Advisory Committees usually vote on questions related to Safety, Efficacy, and/or Approval. The FDA carefully considers this when making a decision on a product application. Therefore, it is interesting to try and correlate Advisory Committee votes and FDA decisions.

Using one of the new Cortellis Regulatory Intelligence Analytics tools, FDA Advisory Committee Meetings, we analyzed the data of the 169 product-related meetings that occurred between 2008 and 2012 where a FDA decision has been made, plotting their votes on approval questions against the FDA final decision.

5-Year Meeting Quick Facts:

  • 169 Total Meetings
  • 121 Products Approved by the FDA
  • Average Meeting per Year = 33
  • 103 were related to NDAs
  • 31 to BLAs
  • 26 to sNDAs and 9 to sBLAs

A high percentage of products reviewed by FDA advisory committees were granted a Priority designation

Upon acceptance of an application, the FDA grants a review status, defining the speed of the whole decision cycle, ending with the agency’s approval or rejection of the submitted file.

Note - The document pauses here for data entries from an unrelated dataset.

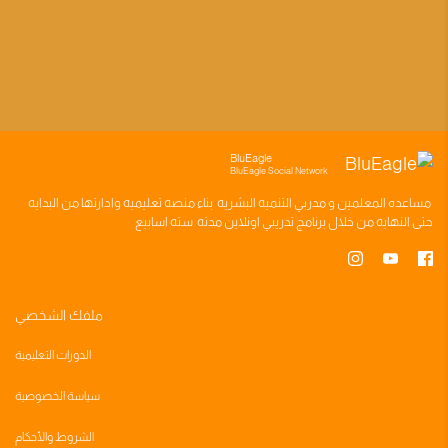
BluEagle
BluEagle Social Network
مساعده
المعلمين
و
مدربي التنميه البشريه
بناء
منصه تعليميه
وادارتها من البدايه
حتى النهايه من خلال
برنامج تدريبي
اونلاين مدته
سته اسابيع
ملفك الشخصي
الدورات التعليمية
سياسة الخصوصية
الشروط والأحكام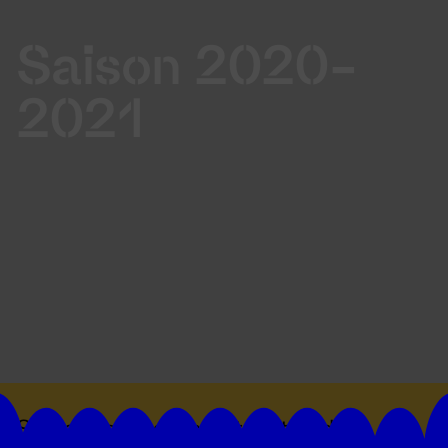
Saison 2020-
2021
Suivez toutes les actualités du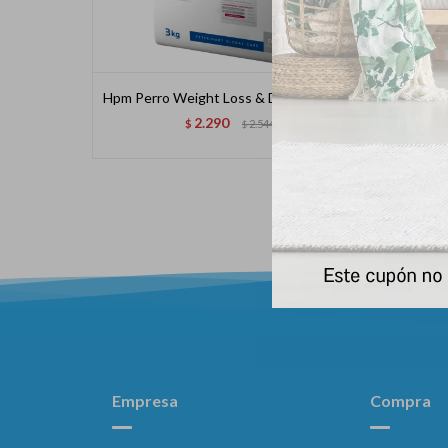
Hpm Perro Weight Loss & Diabetes 3 Kg
Hpm 
2.290
$
2.544
$
Empresa
Compra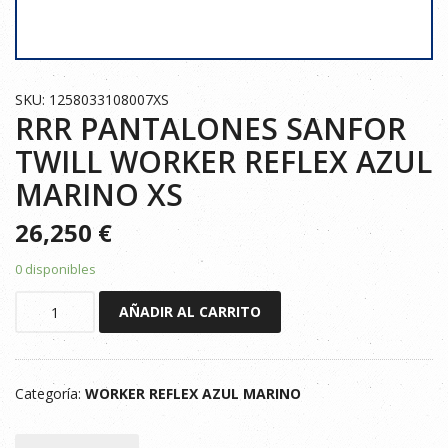
SKU: 1258033108007XS
RRR PANTALONES SANFOR
TWILL WORKER REFLEX AZUL
MARINO XS
26,250
€
0 disponibles
RRR
AÑADIR AL CARRITO
PANTALONES
SANFOR
TWILL
Categoría:
WORKER REFLEX AZUL MARINO
WORKER
REFLEX
AZUL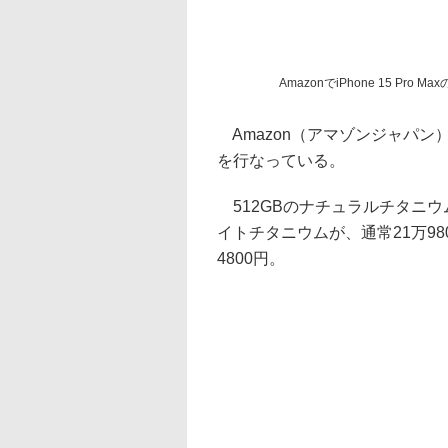
AmazonでiPhone 15 Pro 
Amazon（アマゾンジャパン）は、A
を行なっている。
512GBのナチュラルチタニ
イトチタニウムが、通常21万98
4800円。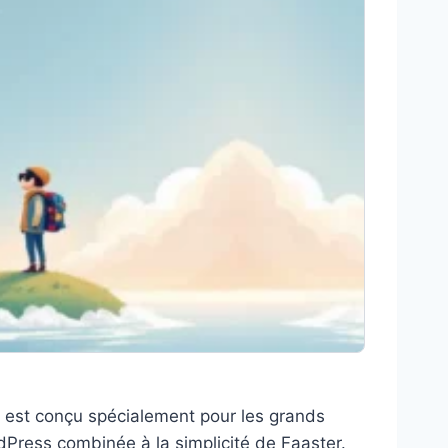
it est conçu spécialement pour les grands
Press combinée à la simplicité de Faaster.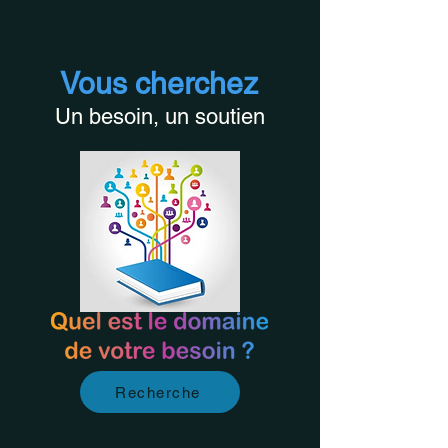
Vous cherchez
Un besoin, un soutien
Recherche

We noticed more than 77 applications were granted a Priority status (45.5%), while 77 applications (45.5%) were assigned a Standard designation and 15 (9%) an Orphan designation. Figure 1 shows the annual breakdown by designation type of the applications reviewed by advisory committees that have been approved.

Figure 2

Figure 1

Figure 1: Annual Breakdown of Products by Review Type where the FDA made a Positive Decision on Marketing Approval following an Advisory Committee Meeting, 2008 to 2012. Source: Cortellis Regulatory Intelligence Analytics

Of the 121 products that received FDA approval, 88% (99/121) of committee votes were positive. Of the 48 products that were not approved (not shown), 30 (62.5%) had negative committee votes.

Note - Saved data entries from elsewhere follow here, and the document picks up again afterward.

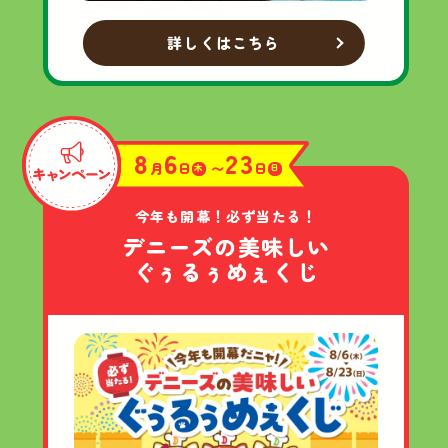
詳しくはこちら
8
6
23
月
日
〜
日
木
日
今年も開幕！
必ず当たる！
デニーズの
美味しい
ぐぅるぅめぇくじ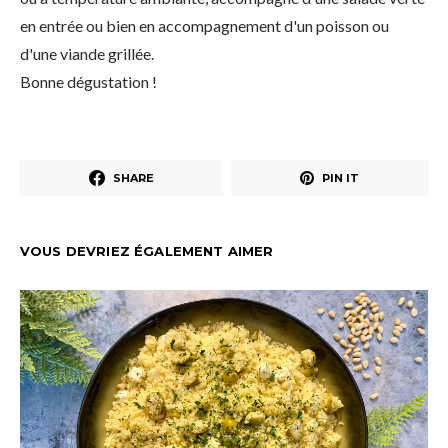
en entrée ou bien en accompagnement d'un poisson ou
d'une viande grillée.
Bonne dégustation !
SHARE
PIN IT
VOUS DEVRIEZ ÉGALEMENT AIMER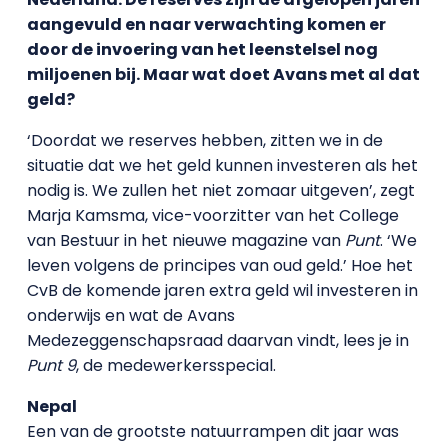
aangevuld en naar verwachting komen er
door de invoering van het leenstelsel nog
miljoenen bij. Maar wat doet Avans met al dat
geld?
‘Doordat we reserves hebben, zitten we in de
situatie dat we het geld kunnen investeren als het
nodig is. We zullen het niet zomaar uitgeven’, zegt
Marja Kamsma, vice-voorzitter van het College
van Bestuur in het nieuwe magazine van
Punt
. ‘We
leven volgens de principes van oud geld.’ Hoe het
CvB de komende jaren extra geld wil investeren in
onderwijs en wat de Avans
Medezeggenschapsraad daarvan vindt, lees je in
Punt 9
, de medewerkersspecial.
Nepal
Een van de grootste natuurrampen dit jaar was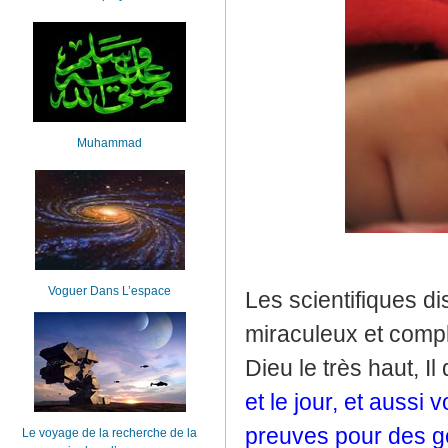
Muhammad
Voguer Dans L’espace
Les scientifiques 
miraculeux et comp
Dieu le très haut, Il 
et le jour, et aussi 
preuves pour des g
Le voyage de la recherche de la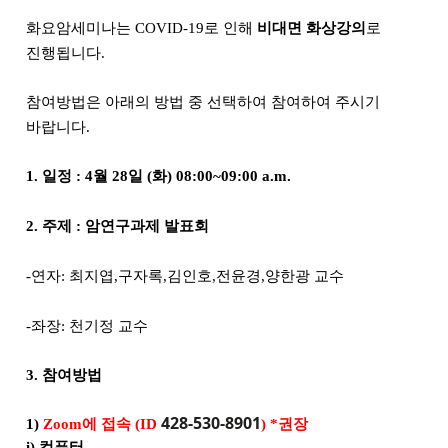
화요암세미나는 COVID-19로 인해
비대면 화상강의
로
진행됩니다.
참여방법은 아래의 방법 중 선택하여 참여하여 주시기
바랍니다.
1. 일정 : 4월 28일 (화) 08:00~09:00 a.m.
2. 주제 : 암연구과제 발표회
-연자: 최지엽,구자록,김인호,전윤경,양한광 교수
-좌장: 천기정 교수
3. 참여방법
428-530-8901
1)
Zoom에 접속 (ID
)
*권장
i) 컴퓨터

Committee voting predictive power is higher for special designations

A committee predictive power can be derived by calculating the percentage of its “Yes” votes in correlation with the subsequent FDA approval decision, for a product:

Predictive Power = (Committee “\”Yes\” votes / FDA approval decisions for that product cycle) x 100″

It is interesting to note that for Orphan products, the committee voting predictive power is 100%, meaning the FDA always followed committee recommendations. In fact, correlation between committee voting and FDA market approval decision is very high, reaching 90% for products given Priority status and 82% for a standard 10-month review.

Review Type Committee “Yes” Votes FDA Approval Decisions (and predictive power %)
Standard 45 (58.4%) 37 (82%)
Priority 59 (76.6%) 53 (90%)
Orphan 9 (60%) 9 (100%)

Figure 2: Correlation between Committee votes and FDA marketing approval decisions, broken down per review type. Source: Cortellis Regulatory Intelligence Analytics

Focus on the Oncologic Drugs Advisory Committee

Of the 21 products that received FDA approval, 90% (20/21) of ODAC votes were positive. Of the 8 products that were not approved, 6 (75%) had negative committee votes.

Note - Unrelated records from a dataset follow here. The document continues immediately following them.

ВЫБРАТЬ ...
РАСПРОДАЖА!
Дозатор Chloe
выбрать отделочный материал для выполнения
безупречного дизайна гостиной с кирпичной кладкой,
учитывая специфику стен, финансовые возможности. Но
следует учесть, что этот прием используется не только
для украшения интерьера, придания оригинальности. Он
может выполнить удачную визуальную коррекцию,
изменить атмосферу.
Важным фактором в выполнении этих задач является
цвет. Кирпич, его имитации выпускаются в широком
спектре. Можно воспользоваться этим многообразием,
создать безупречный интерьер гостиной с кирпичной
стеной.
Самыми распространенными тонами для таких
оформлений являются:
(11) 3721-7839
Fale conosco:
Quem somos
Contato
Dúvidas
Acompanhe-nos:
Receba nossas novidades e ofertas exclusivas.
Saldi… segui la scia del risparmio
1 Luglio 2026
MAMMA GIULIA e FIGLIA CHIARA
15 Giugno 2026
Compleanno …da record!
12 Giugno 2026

Review Type ODAC “Yes” Votes FDA Approval Decisions (and predictive power %)
Standard 5 (22.7%) 4 (75%)
Priority 15 (68.2%) 15 (100%)
Orphan 2 (9.1%) 2 (100%)

Figure 3: Correlation between ODAC votes and FDA marketing approval decisions, broken down per review type. Source: Cortellis Regulatory Intelligence Analytics

The predictive power for meetings reviewed by ODAC is below average for Standard designations, however it is fully predictive for Priority and Orphan products. This may be valuable information for companies that have an upcoming ODAC meeting in 2013.